Porém, vinte anos depois, a história parece dar razão ao argumento de que os militares conservaram enclaves na máquina pública, notadamente na política de segurança pública, e que com o passar do tempo iriam avançar sobre outras áreas da vida pública.
Pela primeira vez, desde a redemocratização, as forças armadas entram na arena política apoiando ostensivamente um governo, chefiando ministérios importantes e ocupando inúmeros espaços nos segundos e terceiros escalões. Diante desse novo cenário político, parece ser um pouco apressado considerar que o abraço de Jair Bolsonaro ao Centrão significa a volta do presidencialismo de coalizão nos moldes que assistimos nos últimos trinta anos.
Em primeiro lugar, é salutar recordar que uma das regras fundamentais da convivência democrática é a responsividade. E ser responsivo implica enfrentar custos políticos. Assim, construir acordos de votação com o Congresso, encarar a opinião pública, conviver com o escrutínio diário da imprensa e correr o risco de ser alvo do ministério público e de toda a artilharia do judiciário são alguns dos custos políticos básicos de nossa democracia. E nenhum ator político pode se esquivar destes custos.

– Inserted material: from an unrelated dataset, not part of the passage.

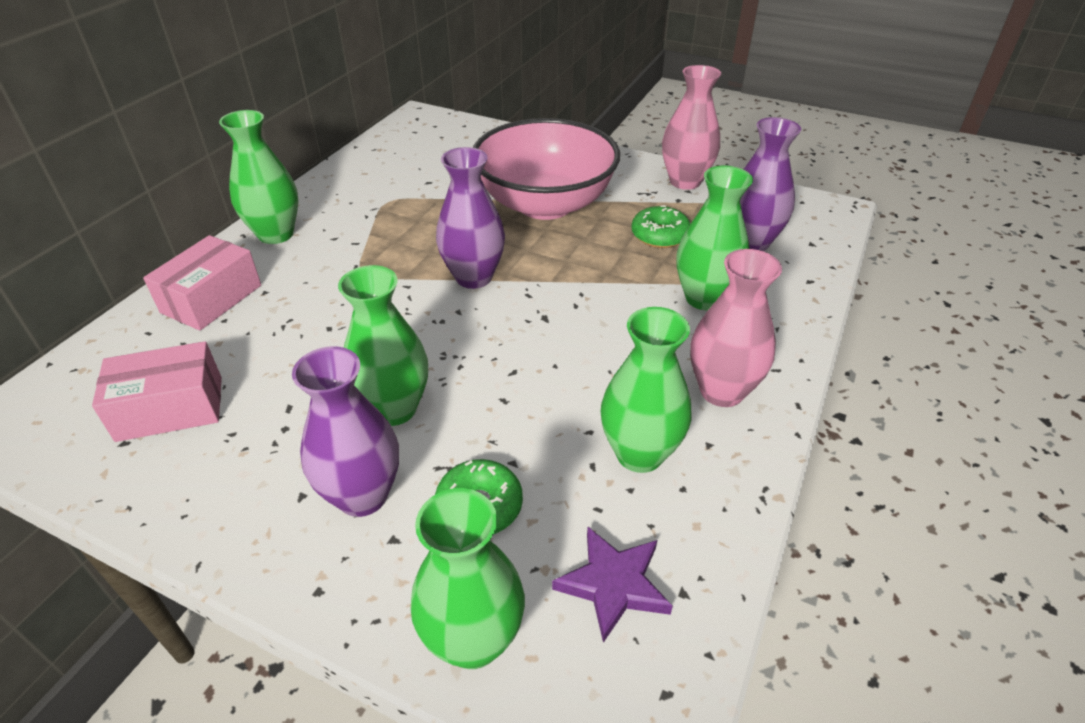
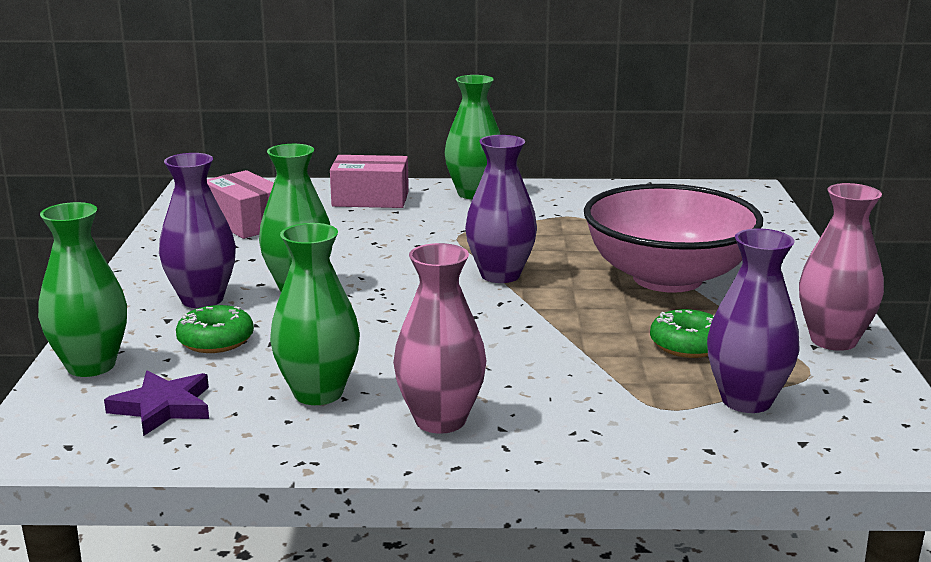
camera: 65 degrees right, 20 degrees down
green vase [676,166,753,310] -> none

Mas estamos vendo ocorrer algo absolutamente inusual. Os militares são um dos pilares mais importantes do governo de Jair Bolsonaro, atuam como força política no governo, com militares da ativa em inúmeros cargos, mas não aceitam enfrentar nenhum custo político. O recente artigo escrito pelo vice-presidente da República é sintomático dessa posição. Isenta-se de quaisquer custos políticos e os redistribui para todas os demais atores, poderes da República e meios de comunicação.
Mas, mesmo se recusando a enfrentar qualquer custo político, são os militares que articulam com o centrão o apoio parlamentar ao governo na tentativa de barrar qualquer pedido de impeachment. O ministro Luiz Eduardo Ramos – que é um militar da ativa – ocupa o cargo de Ministro da Secretaria Geral é o principal articulador do governo junto ao Congresso.

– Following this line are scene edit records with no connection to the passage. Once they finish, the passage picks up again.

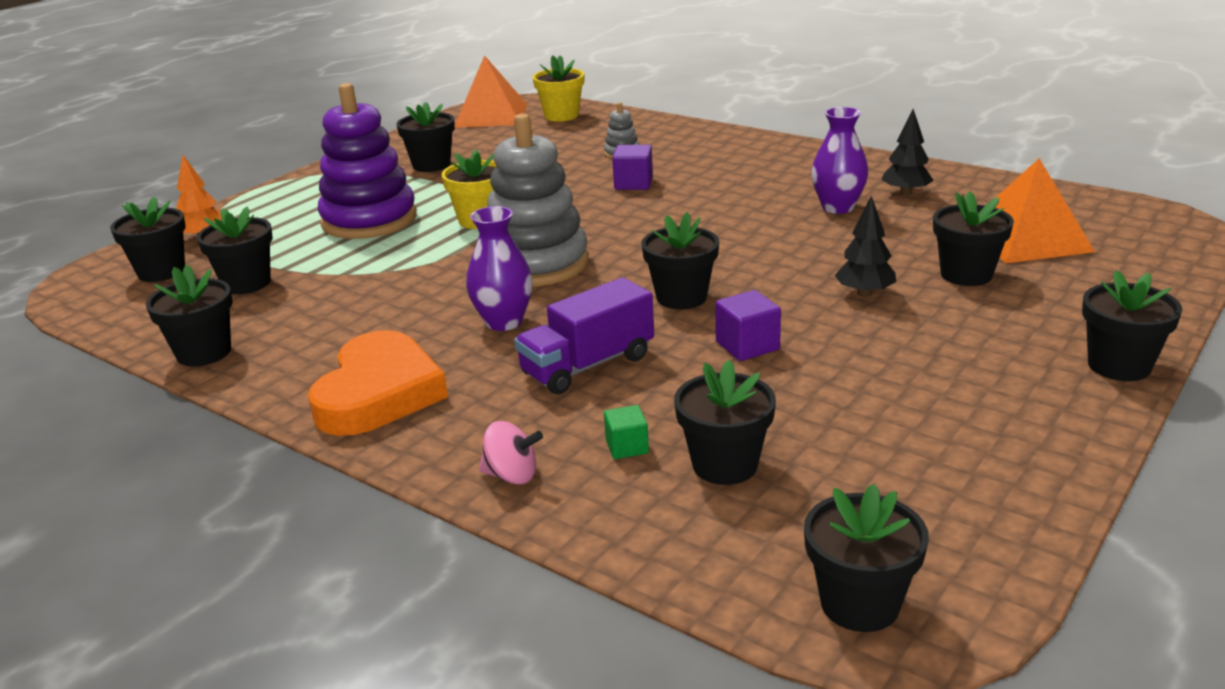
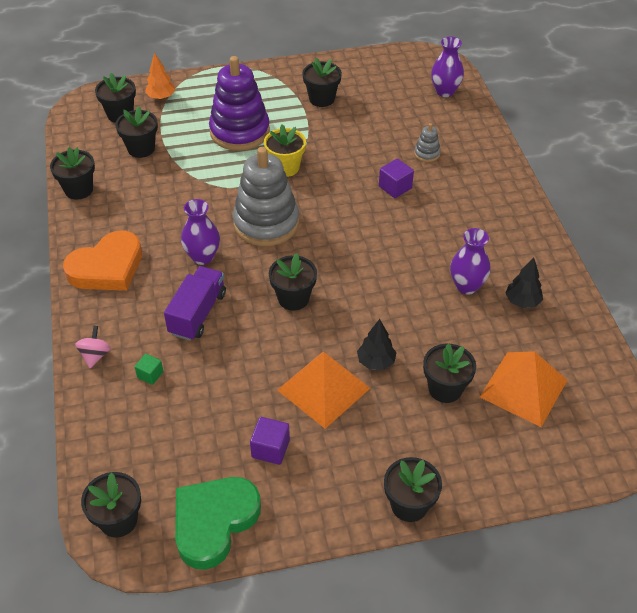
camera: 40 degrees right, 20 degrees up
orange pyramid [455,55,527,128] -> orange pyramid moved to [277,352,370,429]
pink spinning top [479,421,543,484] -> pink spinning top turned 135 degrees counterclockwise [75,326,111,368]
purple truck [514,277,654,394] -> purple truck turned 105 degrees clockwise [164,266,226,341]
yellow flower pot [533,55,584,122] -> purple vase [431,36,464,97]
black flower pot [674,360,776,485] -> none
purple cube [715,290,781,361] -> purple cube moved to [250,417,290,465]
none -> green heart [175,477,261,570]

A pergunta que fica é: até que ponto esta estratégia dos militares de fazer política se recusando a enfrentar os custos políticos vai elevar poder de barganha de Jair Bolsonaro presidencialismo de coalizão? Até hoje o centrão não apoiou nenhum governo no qual teve pagar sozinho os custos políticos da coalizão. Todos os governos precisavam carregar o piano. E o piano sempre foi pesado.”